■ EXERCISE PROMPT: Reproduce the data below verbatim, starting at the line that contains "Follow every image" and ending at the line that contains "0.042105, 0.998968, -0.536265]]". Leave the pictures out of your copy.

■ RECORDS PROVIDED:
-- Opening Marker --
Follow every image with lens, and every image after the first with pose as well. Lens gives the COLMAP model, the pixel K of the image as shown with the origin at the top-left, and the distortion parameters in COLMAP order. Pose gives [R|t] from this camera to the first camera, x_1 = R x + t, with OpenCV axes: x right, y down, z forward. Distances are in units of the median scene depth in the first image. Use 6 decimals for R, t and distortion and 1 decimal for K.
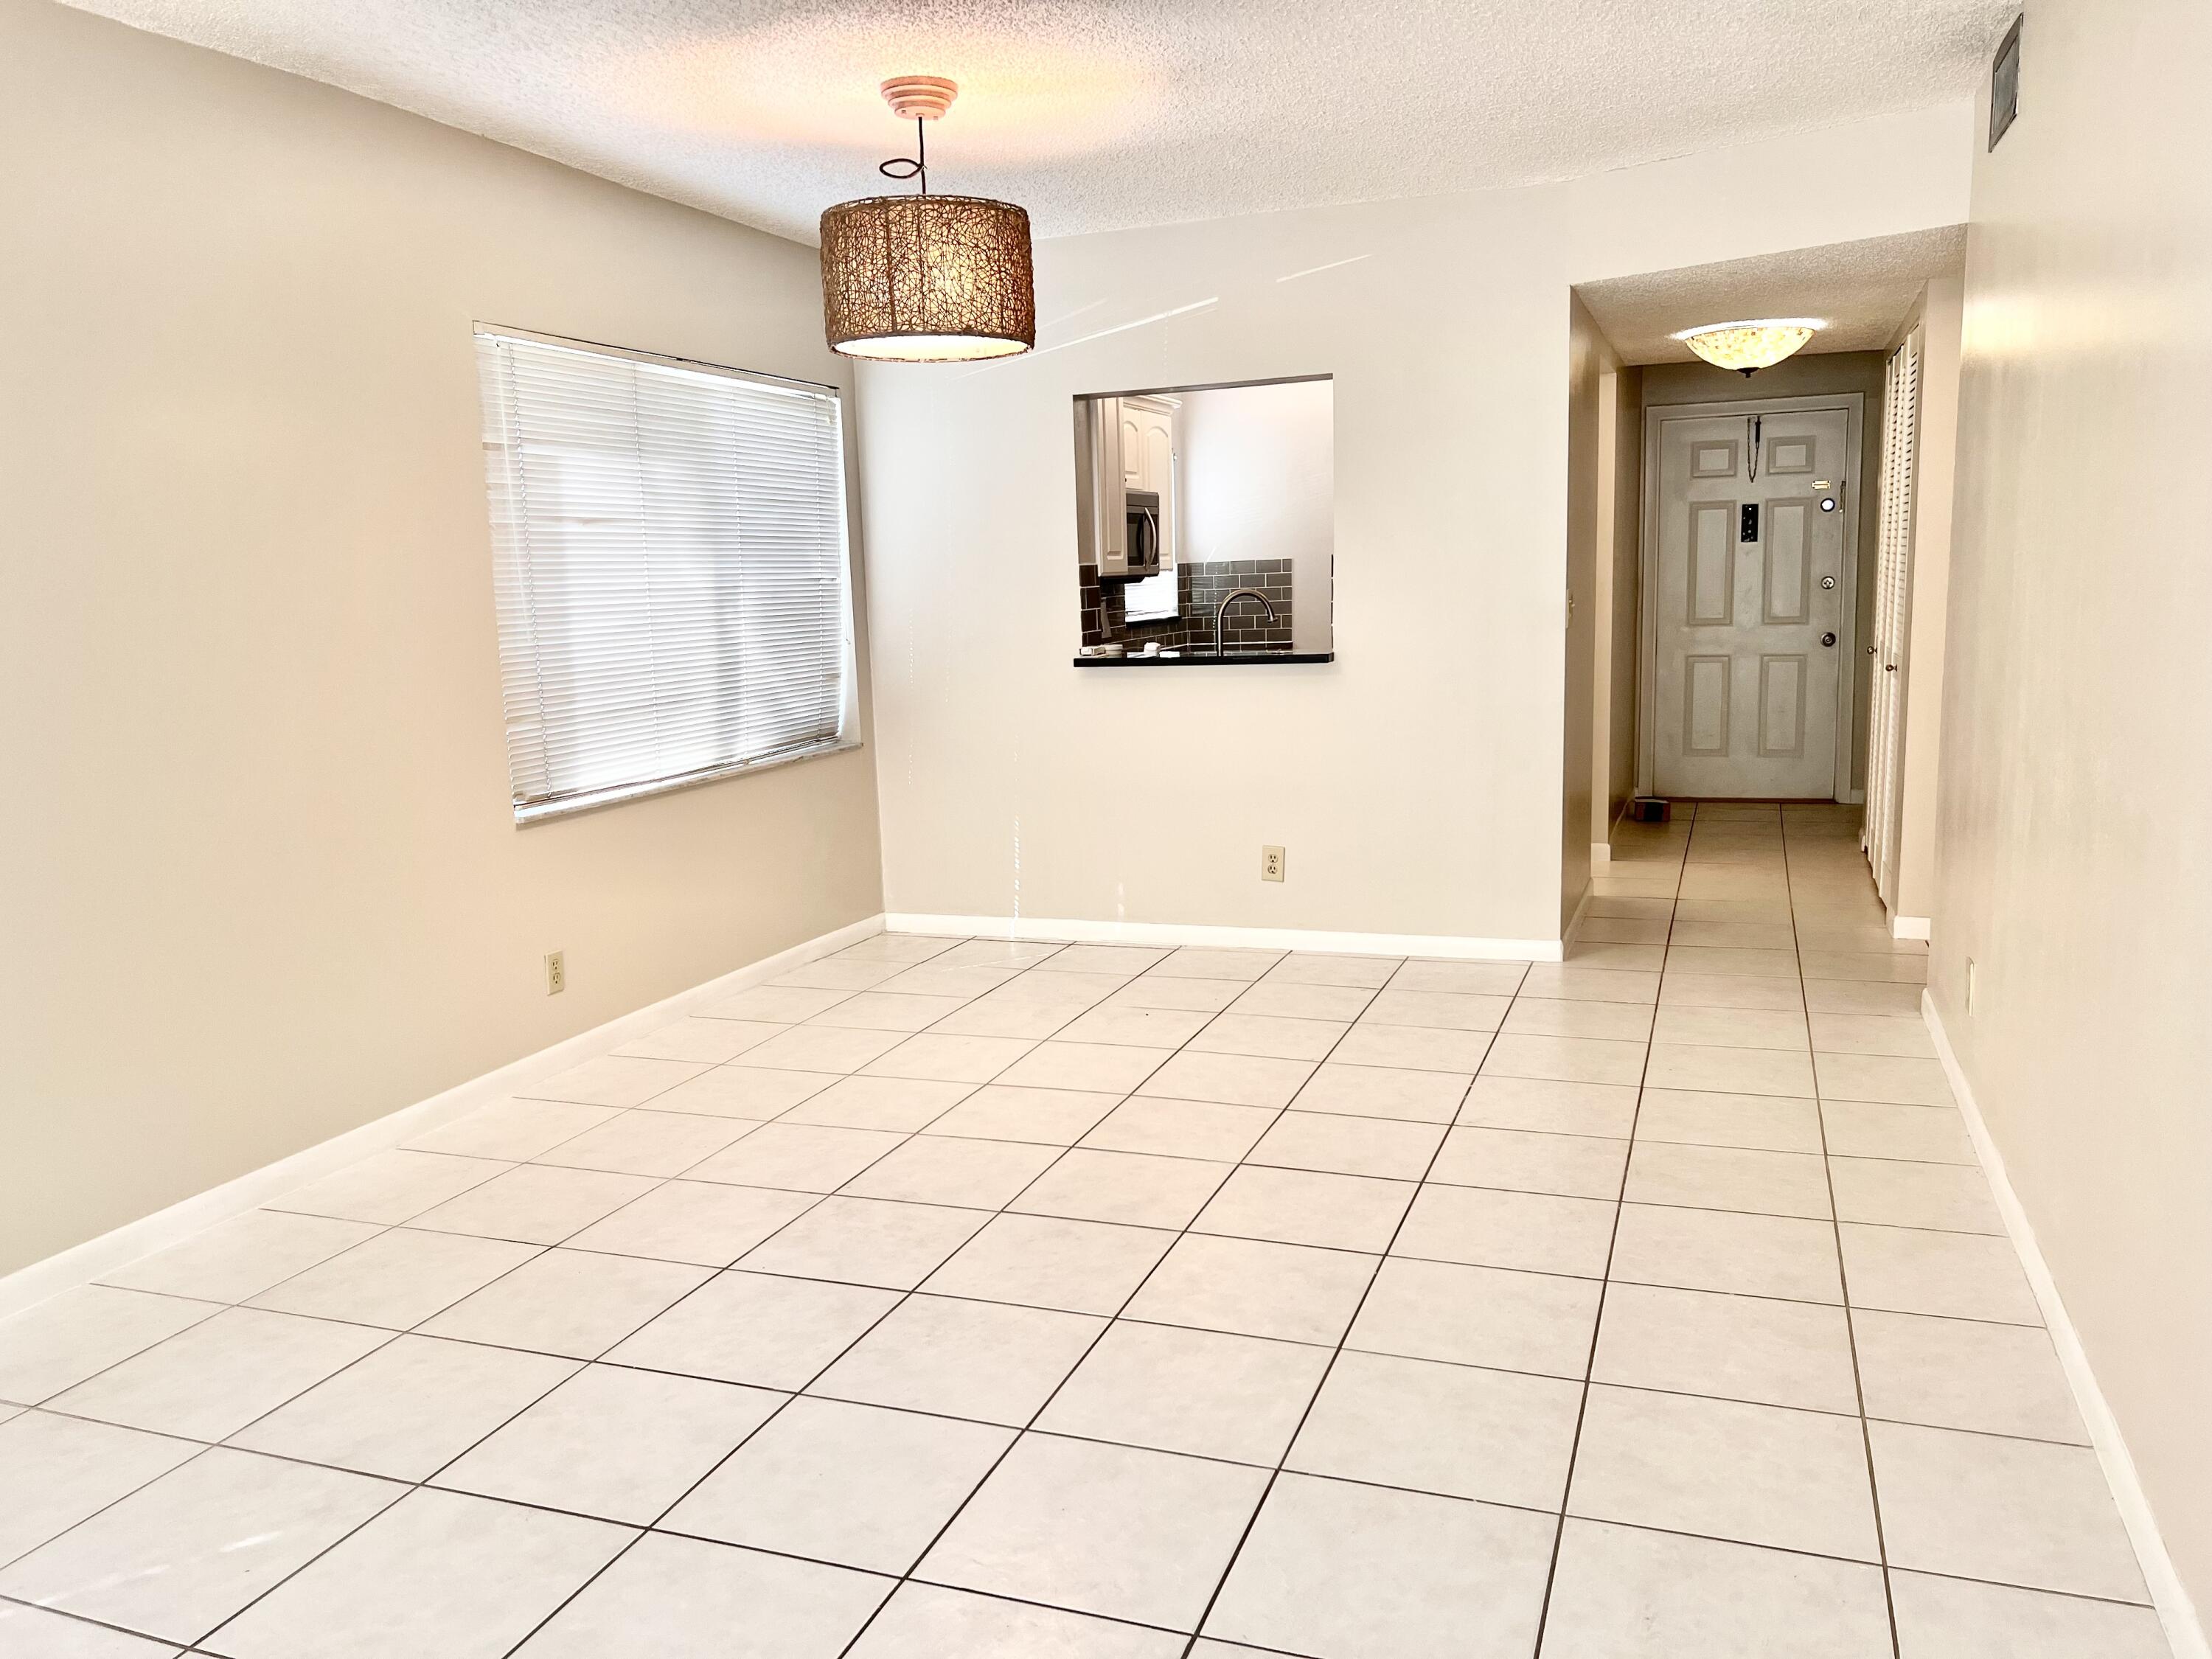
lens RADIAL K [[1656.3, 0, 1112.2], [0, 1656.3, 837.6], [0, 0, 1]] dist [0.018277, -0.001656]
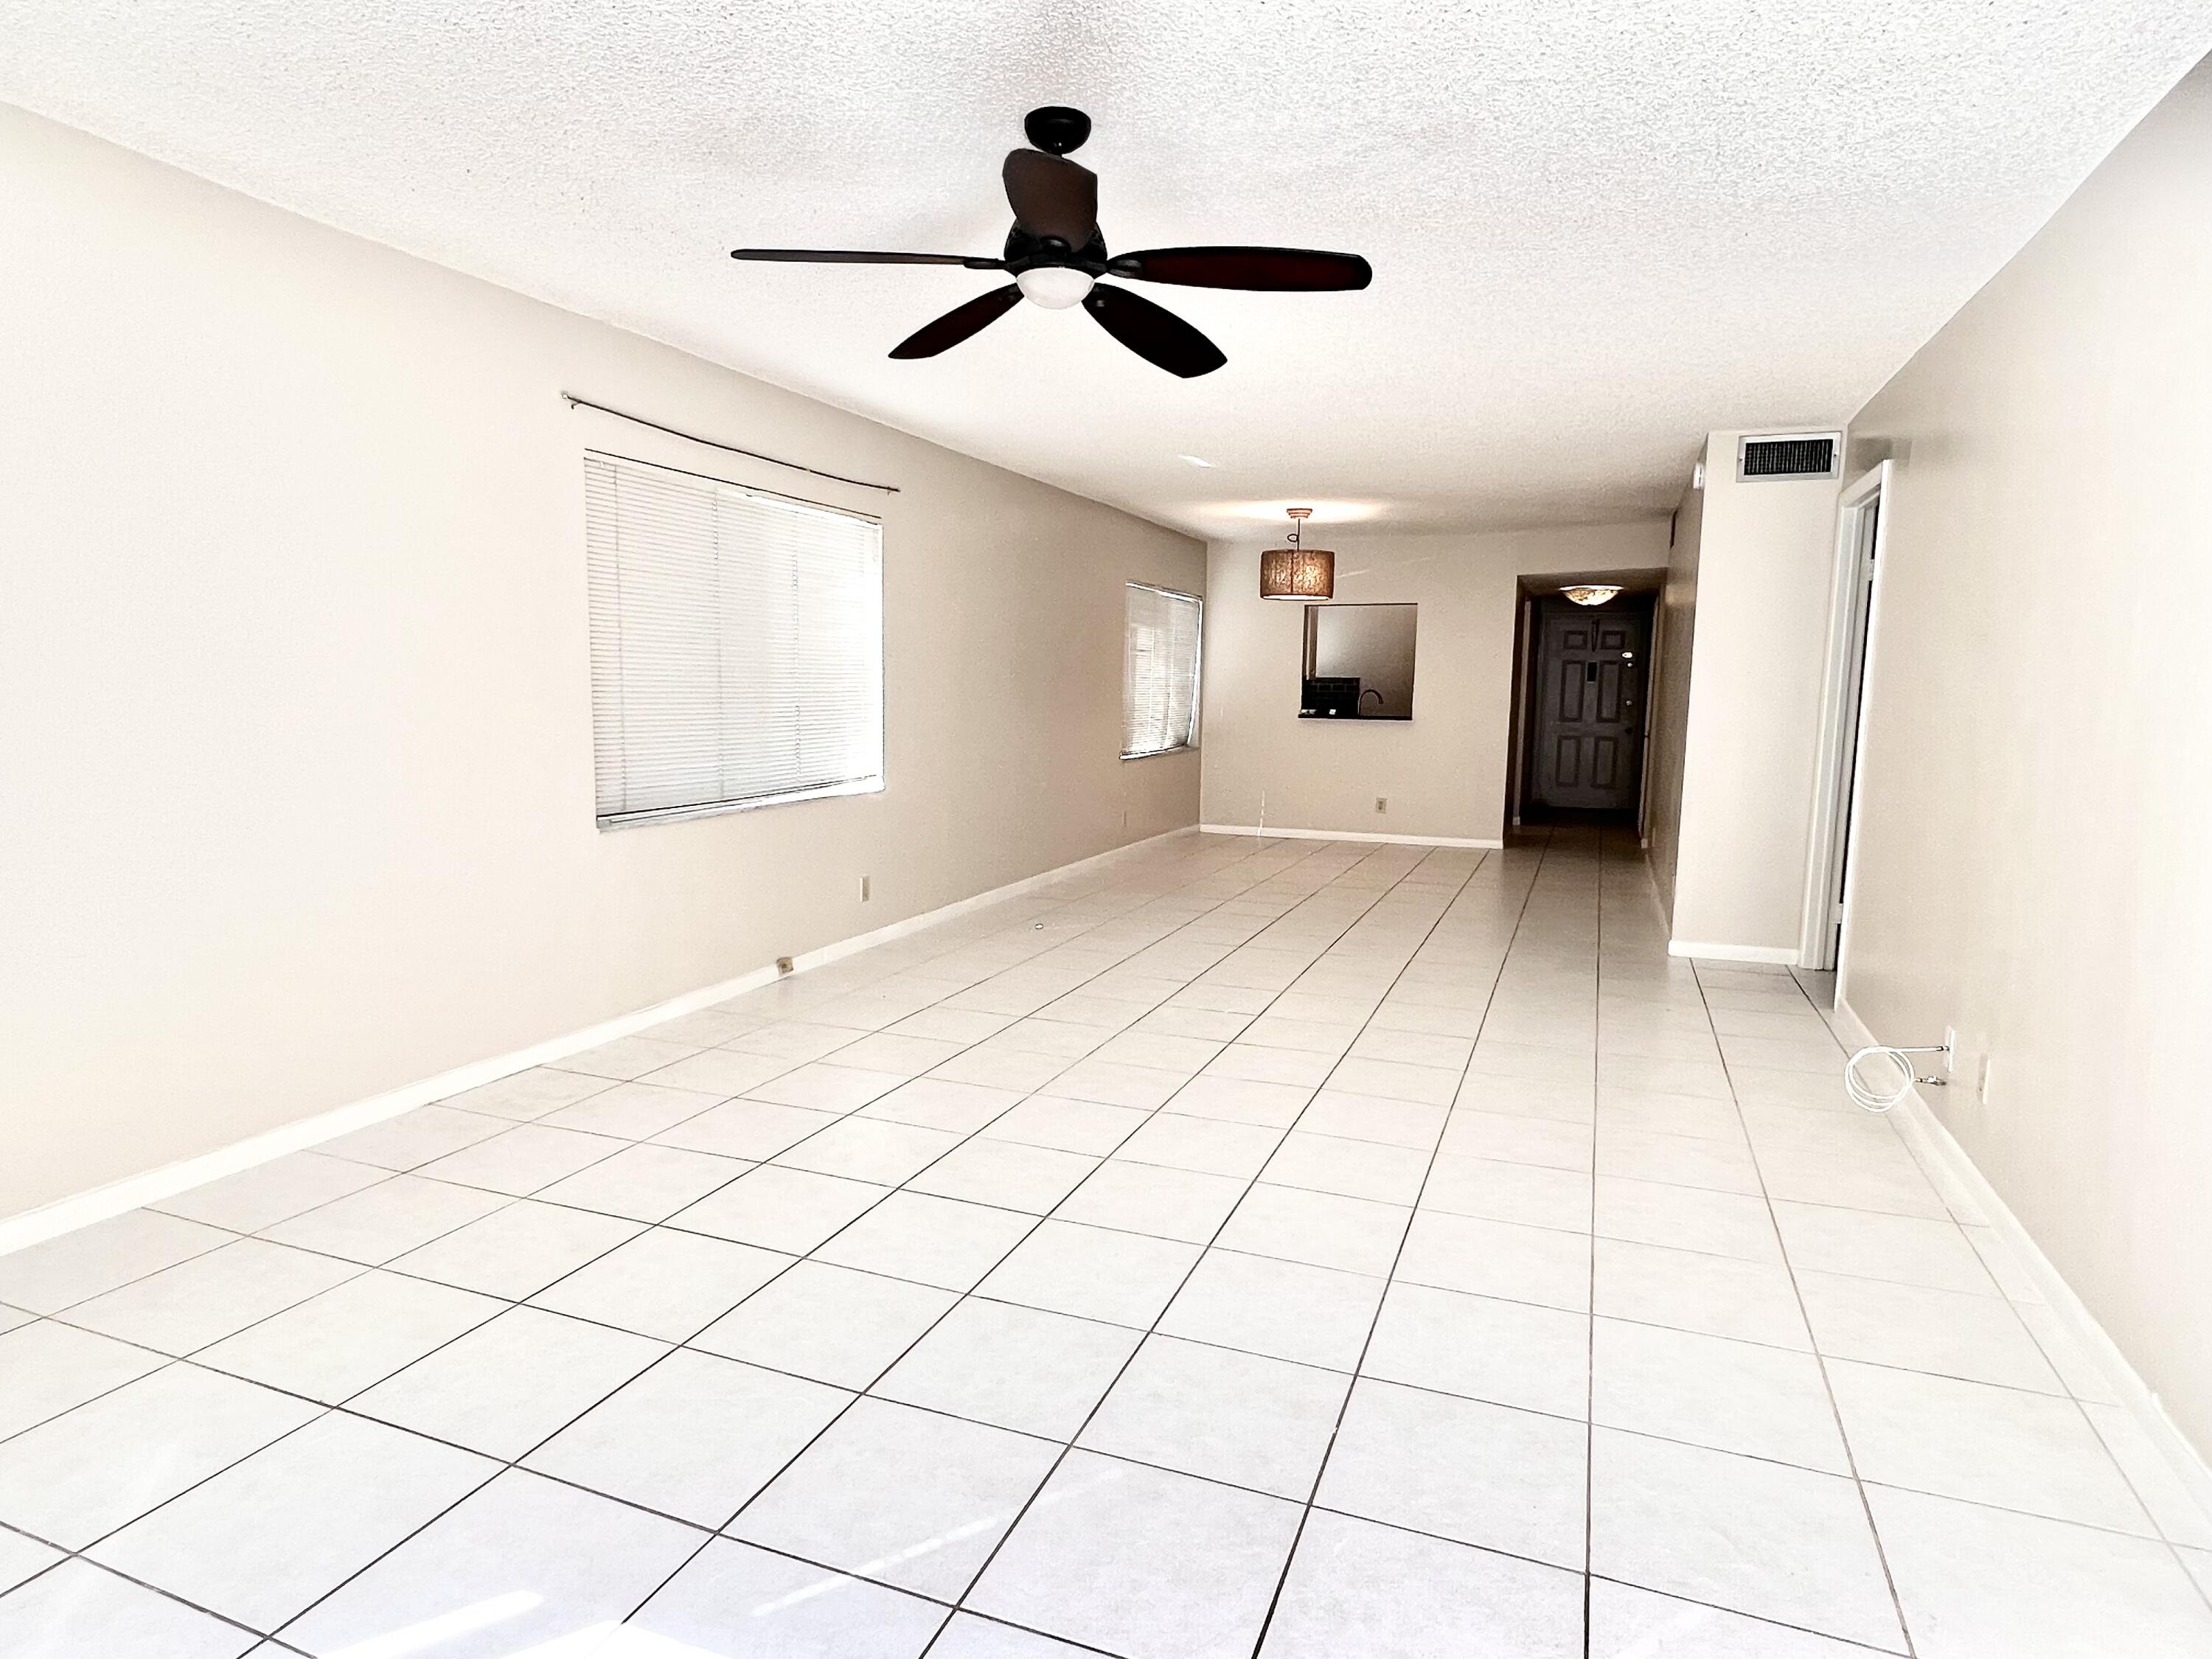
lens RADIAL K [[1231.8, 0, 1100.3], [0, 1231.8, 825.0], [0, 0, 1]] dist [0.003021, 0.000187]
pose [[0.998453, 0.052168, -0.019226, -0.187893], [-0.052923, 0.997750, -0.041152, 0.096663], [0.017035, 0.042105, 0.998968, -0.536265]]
-- Closing Marker --
-- Opening Marker --
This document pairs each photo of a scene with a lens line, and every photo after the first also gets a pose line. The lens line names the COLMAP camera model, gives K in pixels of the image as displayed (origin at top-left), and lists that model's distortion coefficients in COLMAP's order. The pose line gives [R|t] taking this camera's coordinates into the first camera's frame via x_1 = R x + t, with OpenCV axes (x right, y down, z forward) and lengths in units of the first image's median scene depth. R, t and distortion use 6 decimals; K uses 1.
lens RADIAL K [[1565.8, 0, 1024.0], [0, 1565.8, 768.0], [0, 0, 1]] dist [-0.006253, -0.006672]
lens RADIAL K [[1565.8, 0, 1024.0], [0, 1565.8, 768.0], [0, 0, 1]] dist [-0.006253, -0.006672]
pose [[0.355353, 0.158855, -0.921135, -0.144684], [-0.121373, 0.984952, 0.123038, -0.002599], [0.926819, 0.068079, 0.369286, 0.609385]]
-- Closing Marker --
■ ANSWER TO THIS TASK:
Follow every image with lens, and every image after the first with pose as well. Lens gives the COLMAP model, the pixel K of the image as shown with the origin at the top-left, and the distortion parameters in COLMAP order. Pose gives [R|t] from this camera to the first camera, x_1 = R x + t, with OpenCV axes: x right, y down, z forward. Distances are in units of the median scene depth in the first image. Use 6 decimals for R, t and distortion and 1 decimal for K.
lens RADIAL K [[1656.3, 0, 1112.2], [0, 1656.3, 837.6], [0, 0, 1]] dist [0.018277, -0.001656]
lens RADIAL K [[1231.8, 0, 1100.3], [0, 1231.8, 825.0], [0, 0, 1]] dist [0.003021, 0.000187]
pose [[0.998453, 0.052168, -0.019226, -0.187893], [-0.052923, 0.997750, -0.041152, 0.096663], [0.017035, 0.042105, 0.998968, -0.536265]]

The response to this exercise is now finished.